Identikit del Papa secondo Ratzinger: né grande erudito né grande diplomatico, ma uomo di Dio

Il Papa non dev’essere un grande erudito né un grande diplomatico, ma semplicemente un uomo di Dio. E la «prima qualità» per fare il Papa non è diversa da quella necessaria per fare il sacerdote: non la «superiorità intellettuale» o la «capacità organizzativa» ma «una traccia di santità». 

Nei giorni in cui si discute e si polemizza sulla lettera con la quale Benedetto XVI ha smentito lo «stolto pregiudizio» che lo dipinge soltanto come un «teorico» e che dipinge il successore come carente di formazione teologica, vale la pena recuperare alcune perle dimenticate del magistero di Joseph Ratzinger, che ci restituiscono il suo autentico pensiero, così distante da certi cliché nei quali egli stesso è stato ridotto, sia da certe frange progressiste sia da certi sedicenti «ratzingeriani».

 

È illuminante la rilettura di alcune pagine del XII volume dell’Opera Omnia di Ratzinger, edito dalla Libreria Editrice Vaticana nel 2013, intitolato «Annunciatori della Parola e servitori della vostra gioia». Si tratta di un discorso tenuto nel settembre 1978 dall’allora cardinale arcivescovo di Monaco e Frisinga a un incontro con i sacerdoti in Ecuador, dove il futuro Papa era presente come legato pontificio per il Congresso Mariano nazionale di Guayaquil.
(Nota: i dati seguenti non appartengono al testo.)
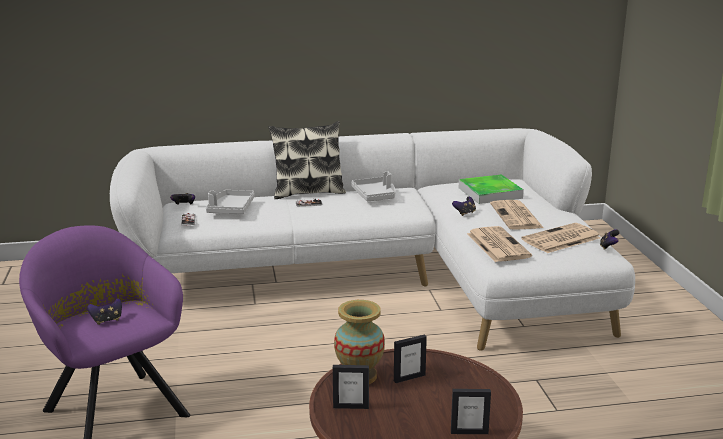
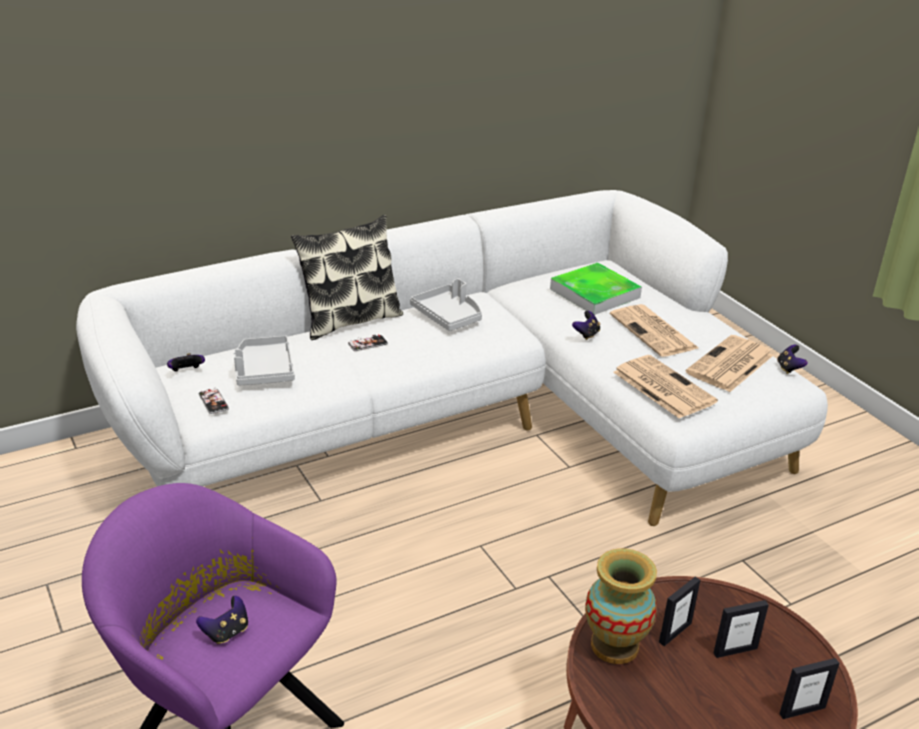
camera: 20 degrees left, 10 degrees up
picture frame [333,365,369,409] -> picture frame moved to [713,600,769,658]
Proprio lì, in Ecuador, la notizia della morte di Papa Luciani avrebbe raggiunto Ratzinger.

 

Il cardinale ricordava, riferendosi al conclave che si era svolto nel mese di agosto e che aveva portato alla rapidissima designazione di Giovanni Paolo I: «Prima dell’elezione del Papa è stato singolare il fatto che con chiunque si parlasse, religiosi o laici, credenti o non credenti, cattolici o non cattolici, tutti sottolineavano la stessa cosa: scegliete soprattutto un uomo di Dio».

 

«Il Papa – continuava Ratzinger tracciando un identikit basato sulla semplice tradizione della Chiesa – non deve essere un genio, non deve essere un grande diplomatico né un grande erudito, ma deve essere un uomo di Dio: un uomo che si vede che prega, che crede; un uomo che incarna la santità».

 

«Ciò che vale per il Papa – affermava ancora il futuro Benedetto XVI, sempre riproponendo gli elementi fondamentali della tradizione – vale fondamentalmente per ogni sacerdote. La prima qualità che ci si aspetta da lui non è la capacità organizzativa o la superiorità intellettuale, ma una traccia di santità».

 

Ratzinger osservava che «alla lunga si può svolgere questo ministero solo se si è profondamente radicati in Dio, solo se si vive interiormente in costante rapporto con il Signore. Per questo la preghiera, anche la preghiera contemplativa, è importante».

 

In un passaggio precedente e altrettanto significativo dello stesso discorso, l’allora arcivescovo di Monaco di Baviera proponeva delle riflessioni destinate a riflettersi sulla sua stessa biografia e sul suo essere «Papa emerito». Parlando sempre del sacerdote, affermava: «Non può neppure essere un lavoro a tempo determinato: la grandezza del lavoro sacerdotale sta nel fatto che esso offre, ad ogni età, una specifica opportunità. Il sacerdote non è mai un ferrovecchio… Ogni età ha la sua specifica importanza: il fervore dei giovani è importante tanto quanto la maturità degli anziani. Proprio la saggezza, la calma, la sofferenza di questi ultimi sono un vero e proprio contributo, che dimostra come il lavoro del sacerdote sia sempre significativo e in grado di impegnare l’uomo fino alla fine».